Oui, c’est vraiment injuste. Il aurait dû gagner, tous les observateurs le disent – et d’ailleurs, les journalistes avaient majoritairement voté pour lui. Ce sont les votes des capitaines et sélectionneurs qui l’ont fait perdre, dans une élection qui a été reportée de deux semaines par les organisateurs, pour que les votes intègrent les récents matches qualificatifs pour la Coupe du monde. Ces derniers, lors desquels les buts de Ronaldo cotre Zlatan ont fait le tour du monde, ont compté de manière disproportionnés dans un vote à chaud, faisant oublier l’extraordinaire saison de Ribéry (il a été le meilleur joueur de la meilleure équipe du monde), plusieurs moins auparavant. Et puis j’adhère à l’hypothèse que quelque chose déplaisait d’une manière générale chez Ribéry ; sa gueule et les « affaires ». En 2013, le jugement sportif n’aurait pas dû faire débat. Cela dit, on a compris depuis que le Ballon d’or était une élection assez grotesque.
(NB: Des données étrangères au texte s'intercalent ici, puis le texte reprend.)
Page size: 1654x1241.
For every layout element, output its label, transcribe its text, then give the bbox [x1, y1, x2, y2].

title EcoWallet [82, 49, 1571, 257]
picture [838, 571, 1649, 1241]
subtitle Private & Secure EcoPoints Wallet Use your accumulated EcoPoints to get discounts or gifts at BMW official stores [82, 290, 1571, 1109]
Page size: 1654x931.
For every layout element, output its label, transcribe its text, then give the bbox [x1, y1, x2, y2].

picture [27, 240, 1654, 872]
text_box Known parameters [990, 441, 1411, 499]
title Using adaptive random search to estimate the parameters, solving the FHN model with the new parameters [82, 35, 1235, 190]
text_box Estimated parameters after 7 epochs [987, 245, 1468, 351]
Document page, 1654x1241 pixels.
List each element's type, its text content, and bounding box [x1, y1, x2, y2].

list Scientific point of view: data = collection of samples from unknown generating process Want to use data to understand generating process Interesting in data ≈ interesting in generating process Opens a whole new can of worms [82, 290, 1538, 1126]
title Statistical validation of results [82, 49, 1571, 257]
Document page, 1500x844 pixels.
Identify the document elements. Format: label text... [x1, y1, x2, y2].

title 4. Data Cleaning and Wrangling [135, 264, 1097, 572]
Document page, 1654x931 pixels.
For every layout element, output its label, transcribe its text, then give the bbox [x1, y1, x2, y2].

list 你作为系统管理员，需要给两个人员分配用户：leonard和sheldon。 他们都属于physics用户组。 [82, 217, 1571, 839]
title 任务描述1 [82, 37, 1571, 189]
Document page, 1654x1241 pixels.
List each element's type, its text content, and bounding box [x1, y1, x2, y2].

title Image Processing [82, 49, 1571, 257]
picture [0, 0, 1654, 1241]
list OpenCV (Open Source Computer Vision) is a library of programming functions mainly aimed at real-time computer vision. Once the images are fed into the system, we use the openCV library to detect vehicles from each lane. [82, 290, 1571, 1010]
Que représente-t-il dans le foot français ? et allemand ?
Tout le monde l’aimait en 2006, même les personnes qui détestent l’OM, et il a fait la fierté de la France aux côtés de Zidane en Coupe du monde. Et puis les années Domenech ont été terribles. En 2010, il devient un méchant de l’histoire du foot français en trois mois, à cause des affaires Zahia et Knysna ; ça pèse encore lourd dans la mémoire collective, tout comme l’improbable routourne qui va tourner. Mais l’image d’un grand joueur et d’un homme drôle et attachant reste vivace.
En Allemagne, c’est un héros. Qui parle bien allemand, en plus.
Valbuena, Kanté, Ribéry. Tous sont devenus pros sans venir directement d’un centre de formation. Un parcours atypique donne-t-il une personnalité atypique ?
La norme du footballeur devient celle-ci : fidèle au centre de formation, mercenaire une fois pro. Ribéry, comme d’autres, c’est une minorité qui a fait un peu l’inverse. Je ne sais pas si cela produit une personnalité atypique, mais je crois qu’il faut en amont avoir une personnalité atypique pour devenir un kaiser sans être passé par la voie royale. D’un bout à l’autre, la vie et la personnalité de Ribéry sont profondément romanesques.
Propos recueillis par Julien Legalle
Gilles Juan, Franck, Marabout, 2024.